2. failure_fix_table.md

  • Recreate at least 8 rows from 02_explainer.md §6.1
  • Add one extra row from your own work, coursework, or mock-interview experience
  • Columns must be: symptom, likely cause, first fix, validation check

3. model_selection_memo.md

Use a fictional but realistic tabular problem, such as churn, fraud, claims risk, or support escalation. Include: - the feature types - the class balance - the evaluation plan - which baseline you would train first and why - when you would prefer logistic regression, random forest, or XGBoost - which metric would drive the launch decision

Constraints

  • Keep each artifact compact and defensible
  • Write as if a skeptical staff engineer will question every line
  • No copied textbook prose
  • Every claim should connect to a failure mode explained in 02_explainer.md

Suggested workflow

  1. Read 02_explainer.md chapter 1 and write the production-failure story in your own words.
  2. Read chapter 2 and sketch the bias-variance curve plus L1/L2 shapes.
  3. Read chapter 3 and complete the linear/logistic/gradient-descent section of your cheat sheet.
  4. Read chapter 4 and draft your model-selection memo.
  5. Read chapter 5 and choose the evaluation metrics and split logic.
  6. Read chapter 6 and recreate the failure-fix chain from memory.

What success looks like

  • You can answer “Why did 99% training accuracy fail in production?” without rambling
  • You can compare logistic regression, random forest, and XGBoost crisply
  • You can defend your metric choice for an imbalanced task
  • Your memo includes split logic that mirrors deployment reality
  • Your failure-fix table sounds diagnostic, not academic

Common pitfalls

  • Writing formulas you cannot explain out loud
  • Using “accuracy” as the main metric for a rare-event problem
  • Forgetting calibration when the model outputs probabilities
  • Choosing XGBoost automatically without describing the data geometry
  • Recreating the failure-fix table without adding a validation check
  • Using target encoding or preprocessing in a leakage-prone way

Stretch version

After finishing the three artifacts, record a 5-minute spoken walkthrough of the memo and cheat sheet.

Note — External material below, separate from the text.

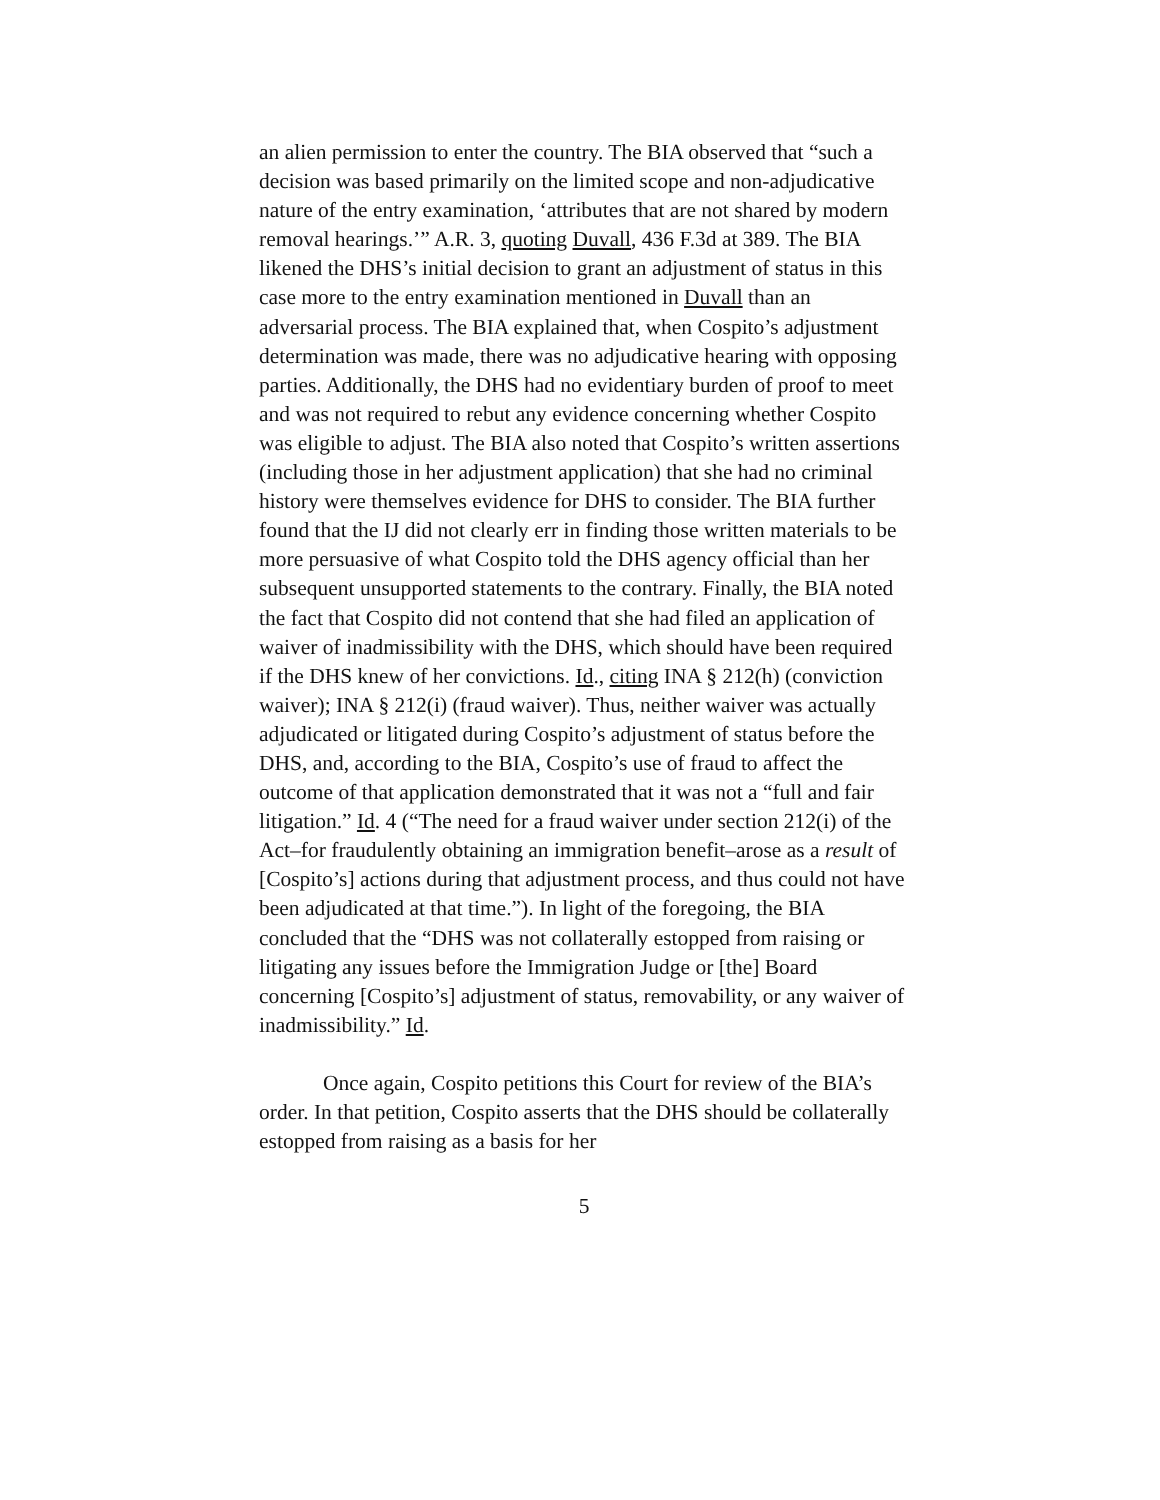an alien permission to enter the country. The BIA observed that “such a decision was based primarily on the limited scope and non-adjudicative nature of the entry examination, ‘attributes that are not shared by modern removal hearings.’” A.R. 3, quoting Duvall, 436 F.3d at 389. The BIA likened the DHS’s initial decision to grant an adjustment of status in this case more to the entry examination mentioned in Duvall than an adversarial process. The BIA explained that, when Cospito’s adjustment determination was made, there was no adjudicative hearing with opposing parties. Additionally, the DHS had no evidentiary burden of proof to meet and was not required to rebut any evidence concerning whether Cospito was eligible to adjust. The BIA also noted that Cospito’s written assertions (including those in her adjustment application) that she had no criminal history were themselves evidence for DHS to consider. The BIA further found that the IJ did not clearly err in finding those written materials to be more persuasive of what Cospito told the DHS agency official than her subsequent unsupported statements to the contrary. Finally, the BIA noted the fact that Cospito did not contend that she had filed an application of waiver of inadmissibility with the DHS, which should have been required if the DHS knew of her convictions. Id., citing INA § 212(h) (conviction waiver); INA § 212(i) (fraud waiver). Thus, neither waiver was actually adjudicated or litigated during Cospito’s adjustment of status before the DHS, and, according to the BIA, Cospito’s use of fraud to affect the outcome of that application demonstrated that it was not a “full and fair litigation.” Id. 4 (“The need for a fraud waiver under section 212(i) of the Act–for fraudulently obtaining an immigration benefit–arose as a result of [Cospito’s] actions during that adjustment process, and thus could not have been adjudicated at that time.”). In light of the foregoing, the BIA concluded that the “DHS was not collaterally estopped from raising or litigating any issues before the Immigration Judge or [the] Board concerning [Cospito’s] adjustment of status, removability, or any waiver of inadmissibility.” Id.
Once again, Cospito petitions this Court for review of the BIA’s order. In that petition, Cospito asserts that the DHS should be collaterally estopped from raising as a basis for her
5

If you hesitate badly on one topic, go back to the relevant section in 02_explainer.md: - overfitting → §1.1 - regularization geometry → §2.3 - logistic regression → §3.3 - ensembles → §4.2-§4.4 - calibration and imbalance → §5.3-§5.4

Why this hands_on_lab matters

The next module moves into neural networks. If this module leaves you unable to reason about gradients, loss, features, splits, or overfitting, deep learning will feel mystical. This hands_on_lab makes those foundations explicit and interview-ready.